··· Input data ···

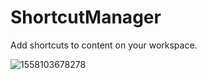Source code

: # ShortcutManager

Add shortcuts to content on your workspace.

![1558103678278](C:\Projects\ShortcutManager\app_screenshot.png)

···
··· Input data ···

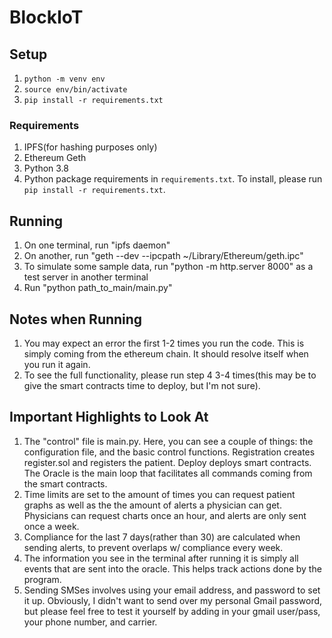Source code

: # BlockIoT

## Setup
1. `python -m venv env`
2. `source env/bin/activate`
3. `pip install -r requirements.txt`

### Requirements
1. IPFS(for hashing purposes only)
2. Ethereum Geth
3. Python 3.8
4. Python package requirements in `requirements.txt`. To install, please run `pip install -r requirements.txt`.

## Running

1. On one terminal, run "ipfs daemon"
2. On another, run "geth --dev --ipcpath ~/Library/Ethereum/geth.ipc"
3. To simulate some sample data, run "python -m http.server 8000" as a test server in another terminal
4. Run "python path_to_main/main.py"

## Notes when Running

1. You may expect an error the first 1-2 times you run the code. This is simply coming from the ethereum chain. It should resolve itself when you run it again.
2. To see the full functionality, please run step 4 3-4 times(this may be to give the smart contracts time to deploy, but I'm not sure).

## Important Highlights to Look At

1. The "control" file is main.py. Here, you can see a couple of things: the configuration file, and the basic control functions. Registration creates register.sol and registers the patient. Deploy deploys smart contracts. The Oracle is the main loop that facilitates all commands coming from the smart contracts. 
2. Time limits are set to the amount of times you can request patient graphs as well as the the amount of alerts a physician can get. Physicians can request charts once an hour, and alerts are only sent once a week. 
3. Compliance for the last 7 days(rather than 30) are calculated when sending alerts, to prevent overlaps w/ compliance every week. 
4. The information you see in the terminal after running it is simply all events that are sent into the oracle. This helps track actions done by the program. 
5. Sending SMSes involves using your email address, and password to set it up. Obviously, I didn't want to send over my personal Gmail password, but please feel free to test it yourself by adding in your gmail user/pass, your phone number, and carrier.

···

Retype only the stretch of lines above starting at the one with "2. Time limits" and stopping at the one with "5. Sending SMSes", exactly as written, with both kept.

Result below:
2. Time limits are set to the amount of times you can request patient graphs as well as the the amount of alerts a physician can get. Physicians can request charts once an hour, and alerts are only sent once a week. 
3. Compliance for the last 7 days(rather than 30) are calculated when sending alerts, to prevent overlaps w/ compliance every week. 
4. The information you see in the terminal after running it is simply all events that are sent into the oracle. This helps track actions done by the program. 
5. Sending SMSes involves using your email address, and password to set it up. Obviously, I didn't want to send over my personal Gmail password, but please feel free to test it yourself by adding in your gmail user/pass, your phone number, and carrier.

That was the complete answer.